Yes, we have been asked many questions about biopolymers, many of which, we didn’t have the answers to because depending on who you ask, you get different responses. So, first we did some background research on biodegradable/compostable plastics in general. You can download our report here: http://www.dordan.com/sustainability_ftc.shtml Then we began sampling the available resins and performing internal tests to see how they performed and what applicability they have to the sustainability goals of our customers. Though we have invested a considerable amount of time into trying to understand biopolymers, we still have much to learn; therefore, we decided that during Pack Expo we would share all our findings with attendees in hopes of opening the lines of communication and educating ourselves, our supply chain and our industry about the pros and cons of this new family of non traditional resins. After all, the last thing the plastics industry wants to do is flood the market with something they don’t really understand, from both an energy consumption/GHG emission and end of life management perspective, not to mention price and performance! So, if you come by Dordan’s booth E-6311 we will have 4 different bioresins on display for you to touch and see, accompanied by a lot of good information.

For those of you unable to attend Pack Expo, I have included most of the information below. Enjoy!!!

> [Aim of the task]: How many bioresins does the post say Dordan will have on display at its Pack Expo booth? Please rely on the post above and nothing else.

(Saved data)

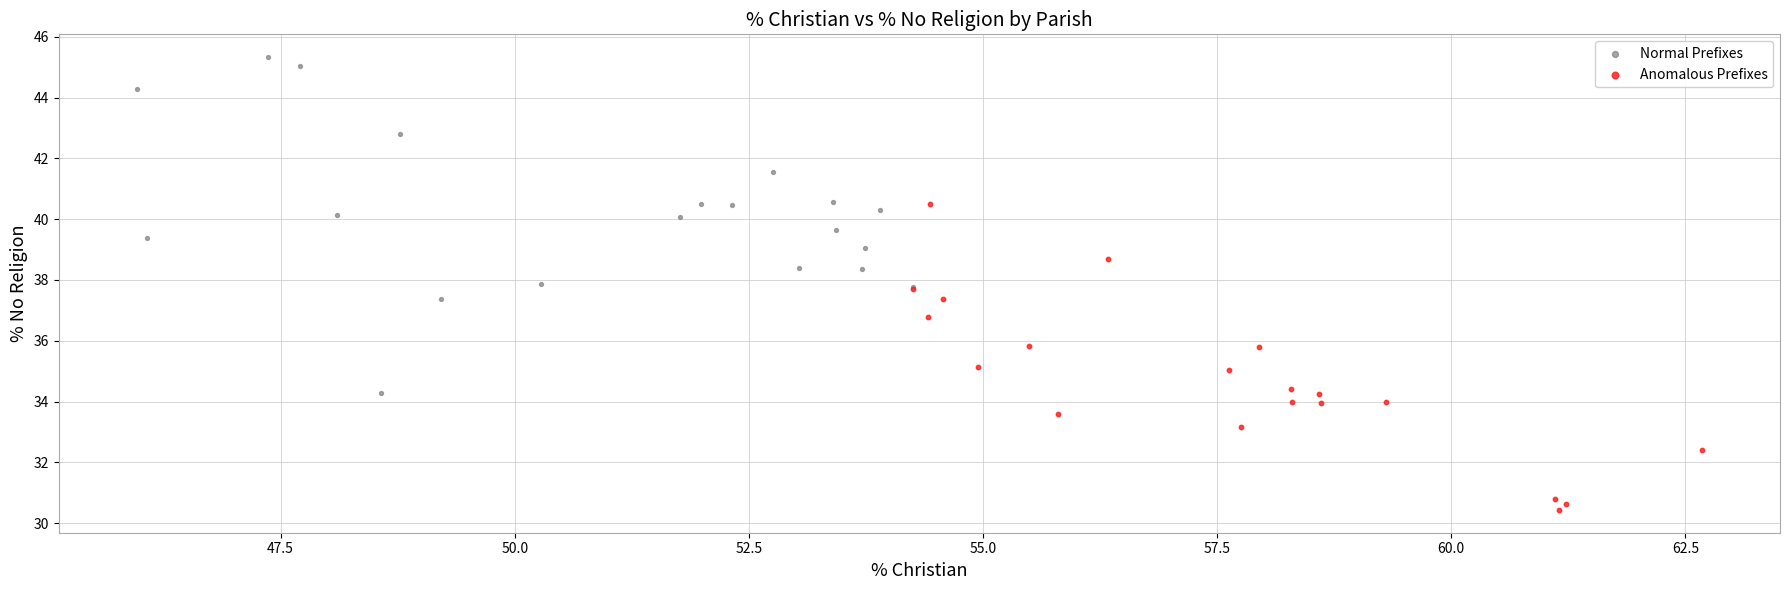

Which series reaches the minimum Y coordinate?

Anomalous Prefixes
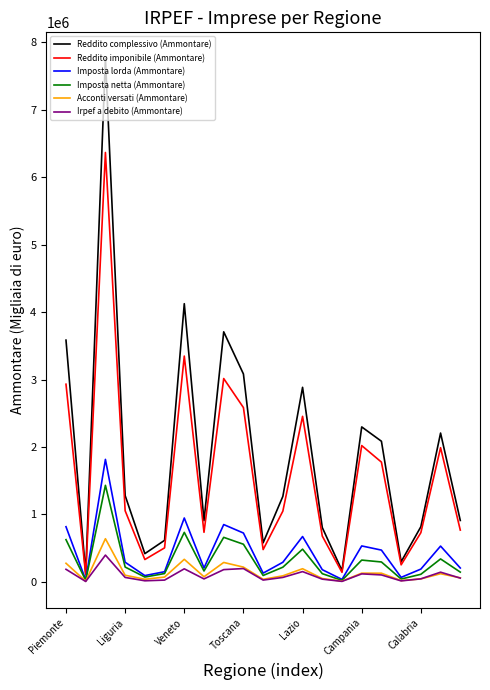

What is the greatest value displayed?

7762882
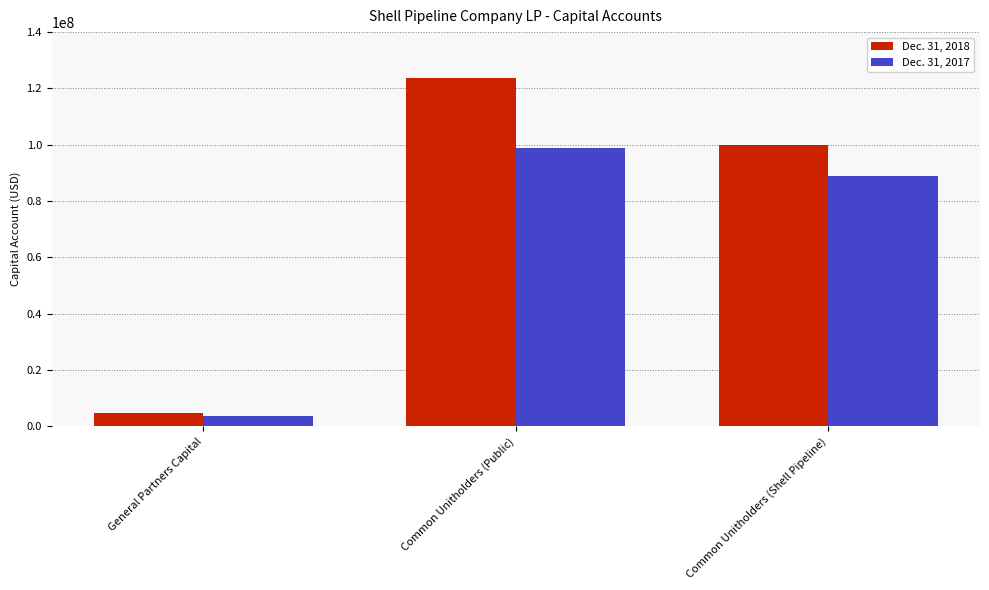

What is the approximate value of Dec. 31, 2017 at Common Unitholders (Shell Pipeline), to the nearest 100?

88950100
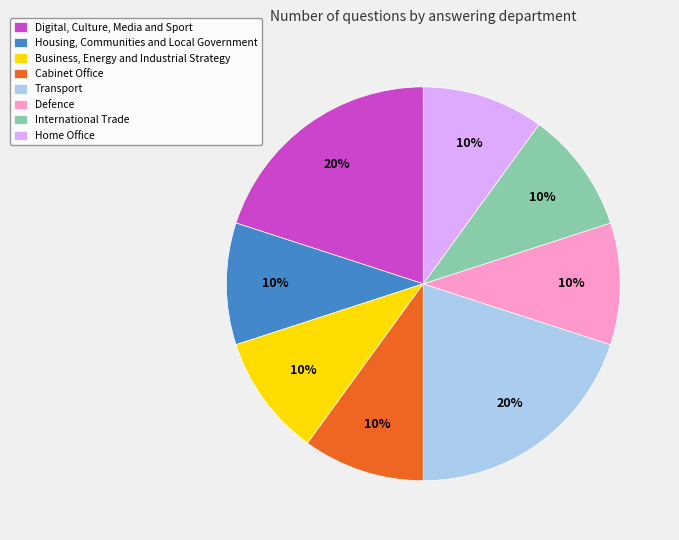

Does Housing, Communities and Local Government represent more than half of the total?

No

> [Answer space]: Four different bioresins.